Neither Krallice or Cosmic Putrefaction are ‘easily’ definable, so it stands to reason that a collaboration between the two would be a little outside the box as well. And though some comparison is unavoidable, McMaster and Gramaglia as a unit are more straightforwardly Death Metal than Krallice, more Avant-garde than Cosmic Putrefaction, and still manage to be enough of both to please fans of either. To put it another way, if you took both bands and mixed them all up with the likes of Gorguts, Blood Incantation, and Deathspell Omega, you would be on the right track. “Twisting and mind warping,” indeed!
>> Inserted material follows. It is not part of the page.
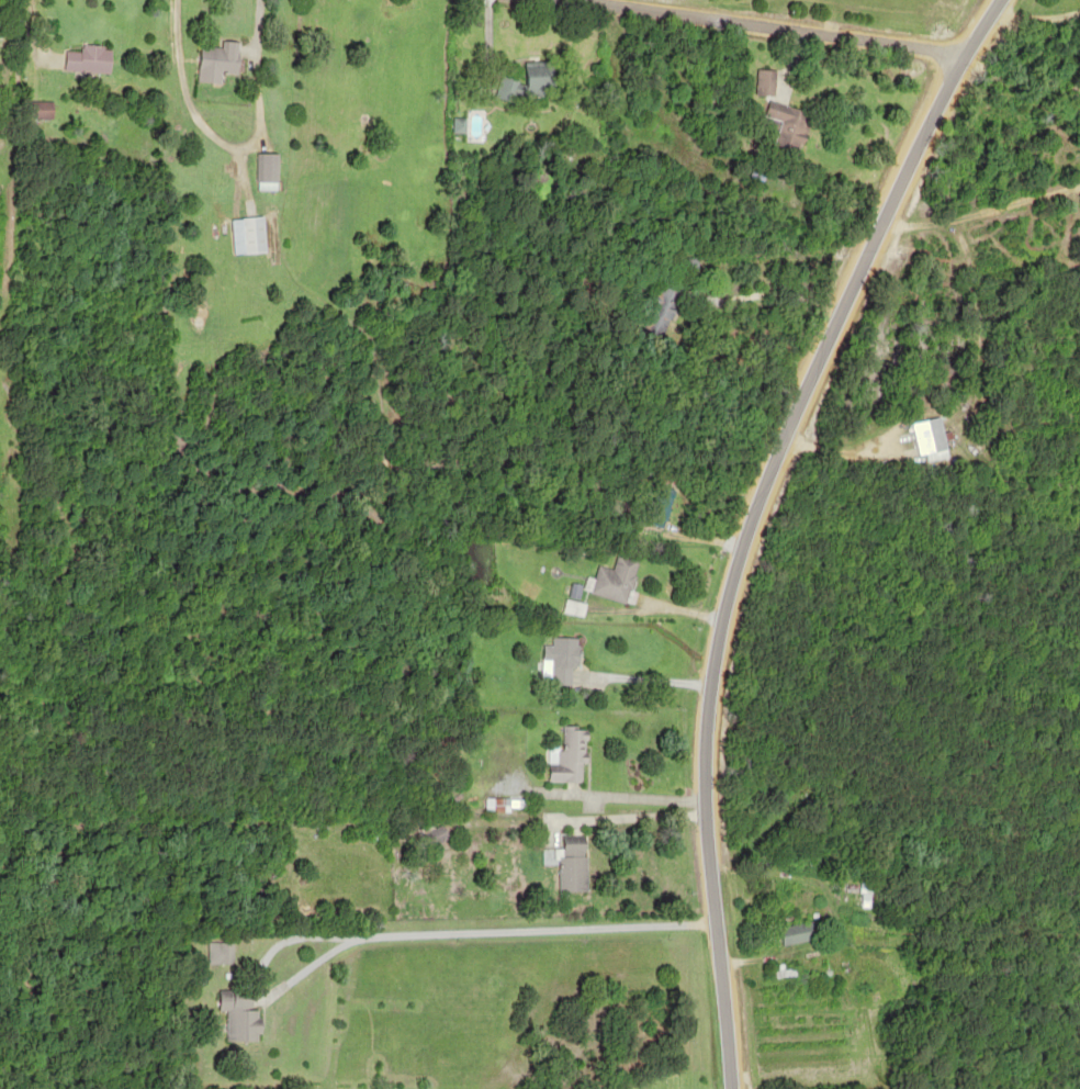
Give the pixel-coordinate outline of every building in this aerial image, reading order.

The first two minutes of opening track “Unified Fields” sets an intention to confound even the most uppity purist, giving way to all out Metal psychosis by adding clean electric guitar arpeggios, spaced out background keyboards, and enough variation in time signature to freak out Dillinger Escape Plan.
“Cotard Delusion” is a bit more riff-driven, this time adding sporadic piano tinkering and an oddly fitting violin melody to the mix. “Syncretism Incarnate,” the only entirely instrumental track, adds some lo-fi sounding guitar leads, even chunkier riffs, and a variation of the arpeggios heard earlier, leaving “Malachite Mountains” the dubious honor of closing out the far-too-short set. McMaster’s bass playing, fluent in both elegance and bombast, follows along effortlessly the entire time.
It isn’t possible to understand what Gramaglia is singing the majority of the time, which isn’t exactly a problem. There’s so much going on already, clearly articulated vocals may actually get in the way. Not to mention that imperceptibility may be the entire point. After all, just taking the music into account, “Turris Eburnea” is a twenty-minute application of auricular demolition. One thing is not meant to stand out among its chromatic counterparts. If you hope to understand this music on a deeper level, you’re going to have to dig through all of the grimy bits until you hit box or bone. But the good news is, everybody loves a treasure hunt!
Turris Eburnea’s addition to the Everlasting Spew Records roster is absolutely perfect. A label that’s come to personify edgy yet entirely authentic Death Metal, Everlasting Spew encourages experimentation, but not at the expense of the esoteric melting of faces Death Metal of any sort must possess. Bands like Fractal Generator, Construct of Lethe, and Black Hole Deity are excellent examples of this, but Turris Eburnea take this autonomy to new levels.